Microglial AIM2 alleviates antiviral-related neuro-inflammation in mouse models of Parkinson's disease

Inflammasome involvement in Parkinson's disease (PD) has been intensively investigated. Absent in melanoma 2 (AIM2) is an essential inflammasome protein known to contribute to the development of several neurological diseases. However, a specific role for AIM2 in PD has not been reported. In this study, we investigated the effect of AIM2 in the N-methyl-4-phenyl-1, 2, 3, 6-tetrahydropyridine (MPTP)-induced PD model by use of various knockout and bone marrow chimeric mice. The mechanism of action for AIM2 in PD was assessed by RNA-sequencing and in vitro primary microglial transfection.
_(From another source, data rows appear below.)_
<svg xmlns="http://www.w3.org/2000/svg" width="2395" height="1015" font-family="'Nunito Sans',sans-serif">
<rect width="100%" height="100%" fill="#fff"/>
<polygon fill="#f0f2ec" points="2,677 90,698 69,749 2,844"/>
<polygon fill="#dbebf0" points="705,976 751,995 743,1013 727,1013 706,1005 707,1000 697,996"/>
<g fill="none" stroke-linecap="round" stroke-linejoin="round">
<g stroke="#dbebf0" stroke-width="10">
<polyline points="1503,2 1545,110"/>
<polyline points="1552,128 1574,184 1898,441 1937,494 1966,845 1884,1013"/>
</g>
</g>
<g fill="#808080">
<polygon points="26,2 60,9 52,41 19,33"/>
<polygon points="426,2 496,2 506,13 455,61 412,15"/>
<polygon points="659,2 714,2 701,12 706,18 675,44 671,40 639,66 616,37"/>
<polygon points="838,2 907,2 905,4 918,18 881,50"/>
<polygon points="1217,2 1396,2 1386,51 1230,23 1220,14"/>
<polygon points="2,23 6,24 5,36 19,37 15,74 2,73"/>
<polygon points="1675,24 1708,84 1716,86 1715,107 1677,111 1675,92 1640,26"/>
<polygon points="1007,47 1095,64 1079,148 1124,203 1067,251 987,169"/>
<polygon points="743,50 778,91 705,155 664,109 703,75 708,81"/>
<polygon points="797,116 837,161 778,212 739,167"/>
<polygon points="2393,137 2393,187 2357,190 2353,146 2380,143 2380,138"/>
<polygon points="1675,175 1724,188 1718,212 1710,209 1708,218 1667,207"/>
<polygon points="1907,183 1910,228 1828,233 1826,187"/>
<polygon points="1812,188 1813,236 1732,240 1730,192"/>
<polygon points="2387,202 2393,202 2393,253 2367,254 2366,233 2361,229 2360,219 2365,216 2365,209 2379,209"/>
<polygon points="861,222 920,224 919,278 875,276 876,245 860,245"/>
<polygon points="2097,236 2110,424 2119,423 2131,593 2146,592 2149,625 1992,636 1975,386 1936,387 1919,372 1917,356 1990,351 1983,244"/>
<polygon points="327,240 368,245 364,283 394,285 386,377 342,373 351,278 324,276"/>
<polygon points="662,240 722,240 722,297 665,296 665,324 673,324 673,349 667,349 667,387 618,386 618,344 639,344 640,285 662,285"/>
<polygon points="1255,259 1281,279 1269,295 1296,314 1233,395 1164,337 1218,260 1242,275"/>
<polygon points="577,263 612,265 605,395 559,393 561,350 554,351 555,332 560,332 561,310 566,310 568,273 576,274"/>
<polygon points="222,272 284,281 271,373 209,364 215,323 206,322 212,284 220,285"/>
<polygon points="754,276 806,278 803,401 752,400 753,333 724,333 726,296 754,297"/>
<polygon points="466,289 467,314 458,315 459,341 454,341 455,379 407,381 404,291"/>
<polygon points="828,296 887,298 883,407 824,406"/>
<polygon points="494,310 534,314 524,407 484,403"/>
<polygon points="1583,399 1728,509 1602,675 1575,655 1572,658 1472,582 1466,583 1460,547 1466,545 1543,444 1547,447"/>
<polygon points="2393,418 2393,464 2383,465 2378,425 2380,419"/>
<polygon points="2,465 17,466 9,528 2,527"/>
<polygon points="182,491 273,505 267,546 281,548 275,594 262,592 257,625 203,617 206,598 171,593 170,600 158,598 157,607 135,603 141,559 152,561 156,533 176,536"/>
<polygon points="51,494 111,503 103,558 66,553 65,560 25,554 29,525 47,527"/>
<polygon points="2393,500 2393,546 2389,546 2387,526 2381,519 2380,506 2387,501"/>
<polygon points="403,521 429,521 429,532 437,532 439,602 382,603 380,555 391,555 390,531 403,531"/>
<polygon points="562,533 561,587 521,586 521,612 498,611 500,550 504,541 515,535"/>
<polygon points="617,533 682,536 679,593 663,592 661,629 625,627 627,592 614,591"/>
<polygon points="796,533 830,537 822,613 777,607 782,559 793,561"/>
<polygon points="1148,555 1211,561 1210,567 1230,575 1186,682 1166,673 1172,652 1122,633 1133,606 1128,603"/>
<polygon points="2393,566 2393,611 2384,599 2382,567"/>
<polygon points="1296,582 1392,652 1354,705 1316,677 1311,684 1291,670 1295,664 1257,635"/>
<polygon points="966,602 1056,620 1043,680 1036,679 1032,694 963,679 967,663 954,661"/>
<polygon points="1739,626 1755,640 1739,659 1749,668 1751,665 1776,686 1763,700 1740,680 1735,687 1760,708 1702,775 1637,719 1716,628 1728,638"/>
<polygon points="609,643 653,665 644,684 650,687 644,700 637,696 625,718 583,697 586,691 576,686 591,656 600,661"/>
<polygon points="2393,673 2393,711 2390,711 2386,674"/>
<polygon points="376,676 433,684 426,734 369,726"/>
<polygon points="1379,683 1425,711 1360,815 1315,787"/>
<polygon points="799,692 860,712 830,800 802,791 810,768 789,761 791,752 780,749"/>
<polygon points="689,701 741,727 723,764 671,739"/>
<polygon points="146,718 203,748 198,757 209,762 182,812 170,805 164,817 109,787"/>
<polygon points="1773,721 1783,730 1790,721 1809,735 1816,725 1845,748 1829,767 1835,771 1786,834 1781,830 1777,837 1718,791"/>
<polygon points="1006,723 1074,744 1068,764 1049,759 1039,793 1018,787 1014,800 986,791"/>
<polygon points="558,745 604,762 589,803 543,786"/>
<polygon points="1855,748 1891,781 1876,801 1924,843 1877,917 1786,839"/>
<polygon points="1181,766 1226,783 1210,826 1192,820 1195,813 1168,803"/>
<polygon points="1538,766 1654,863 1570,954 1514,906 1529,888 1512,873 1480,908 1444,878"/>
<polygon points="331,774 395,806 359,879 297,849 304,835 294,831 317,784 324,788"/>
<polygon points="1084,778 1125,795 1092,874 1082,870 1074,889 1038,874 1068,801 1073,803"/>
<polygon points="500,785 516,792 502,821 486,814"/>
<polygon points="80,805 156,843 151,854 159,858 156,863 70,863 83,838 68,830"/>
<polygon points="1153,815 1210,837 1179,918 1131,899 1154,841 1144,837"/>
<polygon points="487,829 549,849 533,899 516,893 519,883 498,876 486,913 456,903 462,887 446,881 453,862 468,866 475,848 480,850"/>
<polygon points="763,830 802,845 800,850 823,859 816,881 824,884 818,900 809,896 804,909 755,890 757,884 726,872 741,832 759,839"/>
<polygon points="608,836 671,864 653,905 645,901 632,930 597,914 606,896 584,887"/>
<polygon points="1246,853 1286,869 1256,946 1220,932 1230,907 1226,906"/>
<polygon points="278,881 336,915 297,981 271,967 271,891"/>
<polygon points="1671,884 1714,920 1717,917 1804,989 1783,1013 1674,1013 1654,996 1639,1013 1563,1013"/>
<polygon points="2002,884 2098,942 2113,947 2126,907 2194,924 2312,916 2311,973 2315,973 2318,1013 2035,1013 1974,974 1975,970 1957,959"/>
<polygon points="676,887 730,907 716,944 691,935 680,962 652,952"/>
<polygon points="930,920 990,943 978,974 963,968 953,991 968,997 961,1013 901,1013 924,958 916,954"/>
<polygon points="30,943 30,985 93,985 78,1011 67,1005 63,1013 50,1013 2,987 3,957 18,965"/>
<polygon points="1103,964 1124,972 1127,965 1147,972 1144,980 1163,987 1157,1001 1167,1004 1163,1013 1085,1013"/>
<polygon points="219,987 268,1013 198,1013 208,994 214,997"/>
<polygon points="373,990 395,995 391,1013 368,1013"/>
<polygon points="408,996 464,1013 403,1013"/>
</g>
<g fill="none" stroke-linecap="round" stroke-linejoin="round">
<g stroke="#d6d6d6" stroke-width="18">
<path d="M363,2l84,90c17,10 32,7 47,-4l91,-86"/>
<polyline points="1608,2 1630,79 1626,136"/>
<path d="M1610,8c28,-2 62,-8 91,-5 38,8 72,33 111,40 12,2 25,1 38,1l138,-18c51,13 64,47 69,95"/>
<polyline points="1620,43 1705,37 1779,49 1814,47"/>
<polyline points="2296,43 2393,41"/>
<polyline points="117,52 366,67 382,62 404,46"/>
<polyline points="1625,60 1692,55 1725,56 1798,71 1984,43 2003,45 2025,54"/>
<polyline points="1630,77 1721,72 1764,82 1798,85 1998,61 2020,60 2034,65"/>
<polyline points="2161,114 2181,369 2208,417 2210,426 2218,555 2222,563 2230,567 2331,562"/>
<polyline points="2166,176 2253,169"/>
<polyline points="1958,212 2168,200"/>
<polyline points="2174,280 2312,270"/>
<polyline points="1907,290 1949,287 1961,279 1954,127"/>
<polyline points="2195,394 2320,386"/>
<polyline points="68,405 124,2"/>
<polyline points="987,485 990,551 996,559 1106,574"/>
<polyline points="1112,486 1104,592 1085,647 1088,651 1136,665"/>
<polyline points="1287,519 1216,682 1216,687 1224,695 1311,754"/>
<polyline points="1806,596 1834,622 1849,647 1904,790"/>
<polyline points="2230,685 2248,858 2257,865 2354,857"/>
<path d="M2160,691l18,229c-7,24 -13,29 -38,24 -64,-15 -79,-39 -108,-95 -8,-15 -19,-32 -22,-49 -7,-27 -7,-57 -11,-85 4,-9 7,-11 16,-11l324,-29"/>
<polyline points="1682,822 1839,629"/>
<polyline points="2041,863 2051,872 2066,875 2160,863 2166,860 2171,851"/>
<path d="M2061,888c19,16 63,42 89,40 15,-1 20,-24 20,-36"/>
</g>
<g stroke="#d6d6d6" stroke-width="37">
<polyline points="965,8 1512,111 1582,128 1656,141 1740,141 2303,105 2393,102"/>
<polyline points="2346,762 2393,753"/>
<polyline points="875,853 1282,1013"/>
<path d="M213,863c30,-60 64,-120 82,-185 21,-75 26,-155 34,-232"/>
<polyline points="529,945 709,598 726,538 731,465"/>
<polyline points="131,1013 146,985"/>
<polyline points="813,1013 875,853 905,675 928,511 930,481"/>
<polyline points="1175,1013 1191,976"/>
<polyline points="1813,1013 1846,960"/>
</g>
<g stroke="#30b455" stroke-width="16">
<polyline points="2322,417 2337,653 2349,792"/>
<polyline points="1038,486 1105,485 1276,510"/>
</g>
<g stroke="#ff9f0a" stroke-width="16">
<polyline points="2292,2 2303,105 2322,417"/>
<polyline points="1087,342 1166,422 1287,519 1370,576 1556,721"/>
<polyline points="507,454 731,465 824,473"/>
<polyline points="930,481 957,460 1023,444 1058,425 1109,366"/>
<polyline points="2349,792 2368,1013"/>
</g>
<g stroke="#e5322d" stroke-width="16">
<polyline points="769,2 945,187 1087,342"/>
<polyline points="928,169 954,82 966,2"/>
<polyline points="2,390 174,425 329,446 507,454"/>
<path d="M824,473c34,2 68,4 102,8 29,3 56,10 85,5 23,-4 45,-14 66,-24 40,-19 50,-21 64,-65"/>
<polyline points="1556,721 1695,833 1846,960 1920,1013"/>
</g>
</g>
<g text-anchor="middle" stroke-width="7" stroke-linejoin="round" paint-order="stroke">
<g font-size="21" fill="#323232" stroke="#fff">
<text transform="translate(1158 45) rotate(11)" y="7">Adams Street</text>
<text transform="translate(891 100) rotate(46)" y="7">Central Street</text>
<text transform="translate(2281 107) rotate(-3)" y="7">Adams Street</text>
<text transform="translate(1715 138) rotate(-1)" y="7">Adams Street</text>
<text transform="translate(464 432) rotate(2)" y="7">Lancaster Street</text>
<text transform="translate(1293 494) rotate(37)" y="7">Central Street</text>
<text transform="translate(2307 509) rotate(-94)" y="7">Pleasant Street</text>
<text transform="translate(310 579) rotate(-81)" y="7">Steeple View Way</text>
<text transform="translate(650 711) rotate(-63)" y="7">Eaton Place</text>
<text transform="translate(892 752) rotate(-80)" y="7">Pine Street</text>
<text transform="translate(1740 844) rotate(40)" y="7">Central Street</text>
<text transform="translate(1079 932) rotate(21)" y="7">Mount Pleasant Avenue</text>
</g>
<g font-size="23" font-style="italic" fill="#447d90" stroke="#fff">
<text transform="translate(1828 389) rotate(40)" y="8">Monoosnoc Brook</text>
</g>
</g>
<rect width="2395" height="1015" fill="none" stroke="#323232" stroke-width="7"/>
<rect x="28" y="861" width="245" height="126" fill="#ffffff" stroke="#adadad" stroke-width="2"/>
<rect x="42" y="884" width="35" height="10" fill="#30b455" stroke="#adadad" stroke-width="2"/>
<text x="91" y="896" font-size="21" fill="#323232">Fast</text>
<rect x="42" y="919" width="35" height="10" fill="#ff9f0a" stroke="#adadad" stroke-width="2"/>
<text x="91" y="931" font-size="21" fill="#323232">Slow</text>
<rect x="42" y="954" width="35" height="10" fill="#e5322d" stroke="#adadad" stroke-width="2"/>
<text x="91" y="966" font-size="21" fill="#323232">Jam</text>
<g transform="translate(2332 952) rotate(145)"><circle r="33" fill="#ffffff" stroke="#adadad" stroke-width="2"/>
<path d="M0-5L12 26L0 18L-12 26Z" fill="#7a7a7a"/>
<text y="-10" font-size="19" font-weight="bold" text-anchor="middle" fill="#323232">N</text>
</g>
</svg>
Results were validated in the A30P transgenic mouse model of PD. In the MPTP mouse model, AIM2 activation was found to negatively regulate neuro-inflammation independent of the inflammasome. Microglial AIM2 deficiency exacerbated behavioral and pathological features of both MPTP-induced and transgenic PD mouse models. Mechanistically, AIM2 reduced cyclic GMP-AMP synthase (cGAS)-mediated antiviral-related inflammation by inhibition of AKT-interferon regulatory factor 3 (IRF3) phosphorylation. These results demonstrate microglial AIM2 to inhibit the antiviral-related neuro-inflammation associated with PD and provide for a foundation upon which to identify new therapeutic targets for treatment of the disease.